A new modular characterization of the hyperbolic plane

TL;DR

This paper introduces a novel geometric approach to model the hyperbolic plane as the moduli space of marked genus 1 Riemann surfaces, using a new metric inspired by Thurston's Lipschitz metric.

Contribution

It defines a new metric on the Teichmüller space of the torus, showing it is isometric to the hyperbolic plane and providing a new perspective on classical metrics.

Findings

The new metric is isometric to the hyperbolic plane.

The approach recovers the classical Teichmüller metric via metric geometry.

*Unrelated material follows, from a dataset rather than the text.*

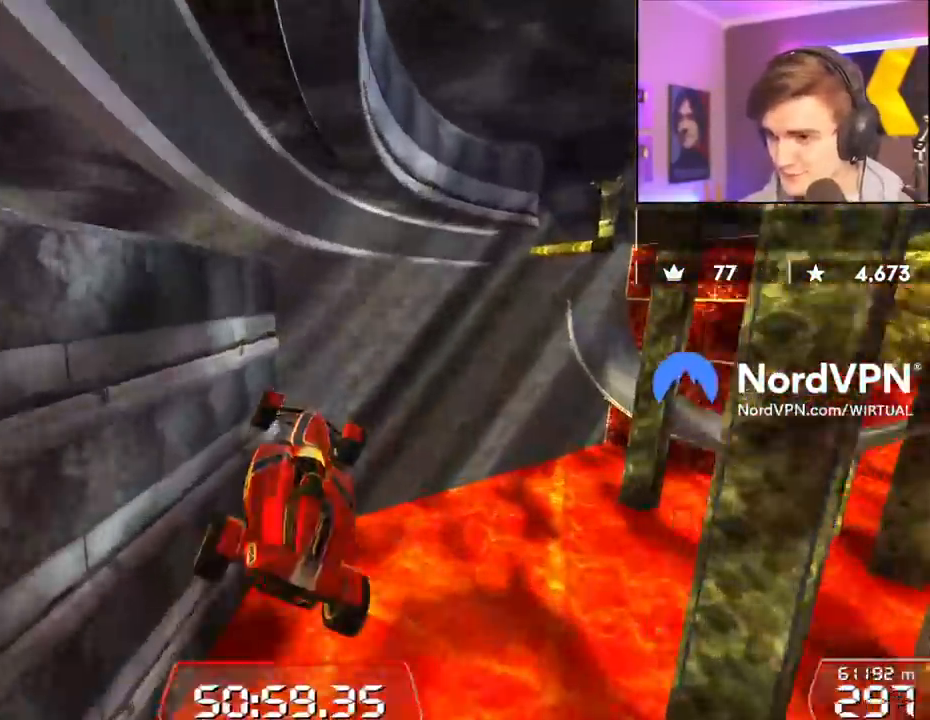
{"keys": ["left", "up"], "events": [[367, "left", "down"]]}
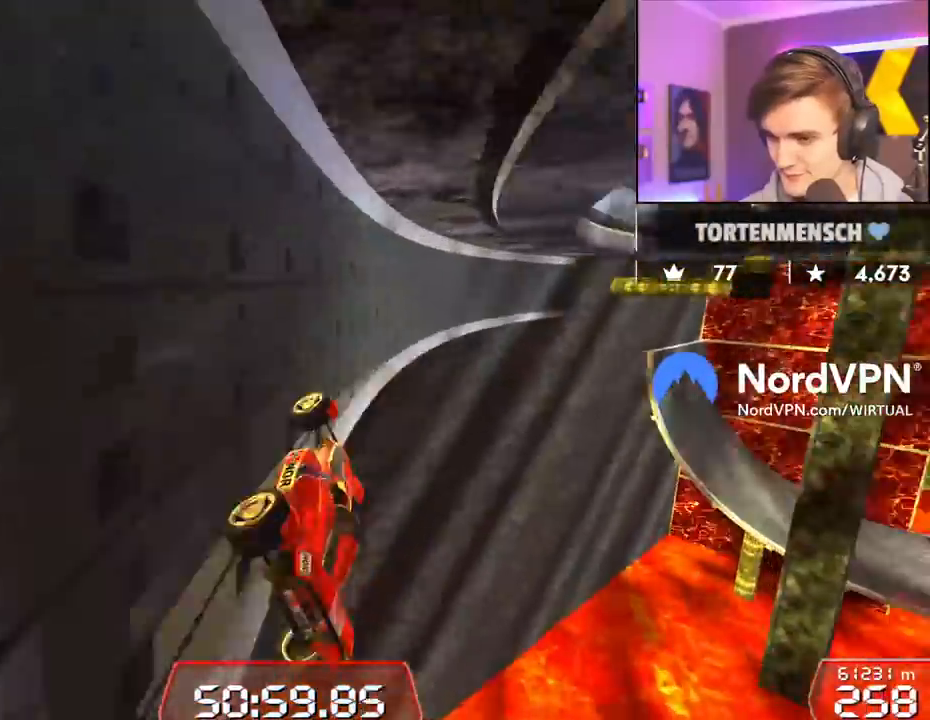
{"keys": ["up"], "events": [[434, "left", "up"]]}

Analogous properties to Thurston's Lipschitz metric are established.

Abstract

We develop a natural and geometric way to realize the hyperbolic plane as the moduli space of marked genus 1 Riemann surfaces. To do so, a metric is defined on the Teichm\"uller space of the torus, inspired by Thurston's Lipschitz metric for the case of hyperbolic surfaces. Based on extremal Lipschitz maps, the Teichm\"uller space of the torus with this new metric is shown to be isometric to the hyperbolic plane under the usual identification. This also gives a new way to recover the complex-analytic Teichm\"uller metric via metric geometry on the underlying surfaces. Along the way, we prove a few results about this metric analogous to Thurston's Lipschitz metric in the case of hyperbolic surfaces, and analogous to the Teichm\"uller metric.